The child, a boy, was 5 at the date of the alleged wrongful removal. The parents met over the internet in 1998. The child was conceived in the same year, when the mother, an Australian citizen, travelled to the US to visit the father. The mother then returned to Australia where the child was born.
In 1999, the mother obtained court orders granting her residence and sole responsibility for the care, welfare and development of the child. The father’s contact was reserved.
In 2000, the mother and child moved to the United States to live with father. The parties married in December that year, residing together in the State of Virginia until October 2002, when the mother, without notice to the father, removed the child to Australia.

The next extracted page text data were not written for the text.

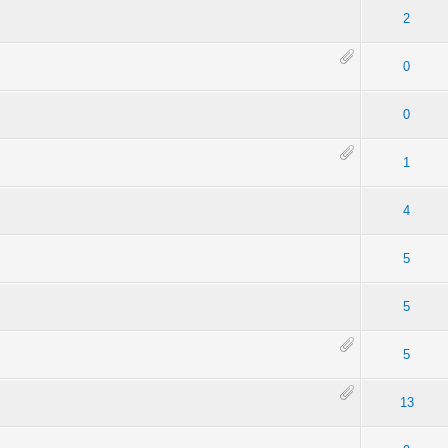
rednia ocena: 0 na 5 gwiazdek
1
2
3
4
5
2
rednia ocena: 0 na 5 gwiazdek
1
2
3
4
5
0
- średnia ocena: 2 na 5 gwiazdek
1
2
3
4
5
0
rednia ocena: 0 na 5 gwiazdek
1
2
3
4
5
1
rednia ocena: 0 na 5 gwiazdek
1
2
3
4
5
4
rednia ocena: 0 na 5 gwiazdek
1
2
3
4
5
5
rednia ocena: 0 na 5 gwiazdek
1
2
3
4
5
5
rednia ocena: 0 na 5 gwiazdek
1
2
3
4
5
5
rednia ocena: 0 na 5 gwiazdek
1
2
3
4
5
13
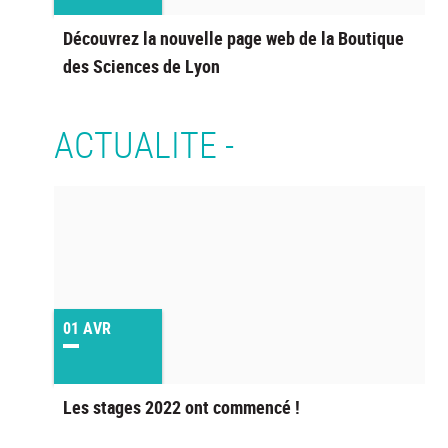
Découvrez la nouvelle page web de la Boutique
des Sciences de Lyon
ACTUALITE -
01
AVR
Les stages 2022 ont commencé !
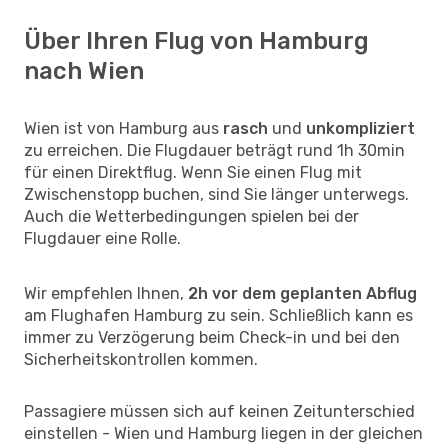
Über Ihren Flug von Hamburg
nach Wien
Wien ist von Hamburg aus
rasch
und
unkompliziert
zu erreichen. Die Flugdauer beträgt rund 1h 30min
für einen Direktflug. Wenn Sie einen Flug mit
Zwischenstopp buchen, sind Sie länger unterwegs.
Auch die Wetterbedingungen spielen bei der
Flugdauer eine Rolle.
Wir empfehlen Ihnen,
2h vor dem geplanten Abflug
am Flughafen Hamburg zu sein. Schließlich kann es
immer zu Verzögerung beim Check-in und bei den
Sicherheitskontrollen kommen.
Passagiere müssen sich auf keinen Zeitunterschied
einstellen - Wien und Hamburg liegen in der gleichen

On 20 December 2002, a request was forwarded to the Central Authority in Australia to issue proceedings for the child’s return. The father, in the meantime, filed a complaint in a Virginia state court seeking custody and return of the child. The Australian proceedings were adjourned to await the outcome of the US proceedings.
The Virginian court held it had no jurisdiction to grant relief as the child had been resident in the state for less than 6 months before the application was made, and Virginia was not, therefore, the “home state” of the child. A direction was made however that the matter remain on the court docket.
The return proceedings in Australia were eventually heard on 22 July 2004. It was common ground in those proceedings that prior to the child’s removal, the child had been habitually resident in the US and that the father had been exercising normal parental rights and obligations in respect of the child. The issues before the court were whether the father had a right of custody enforceable in the US at the time of the removal and whether the child would be exposed to a grave risk of harm if returned.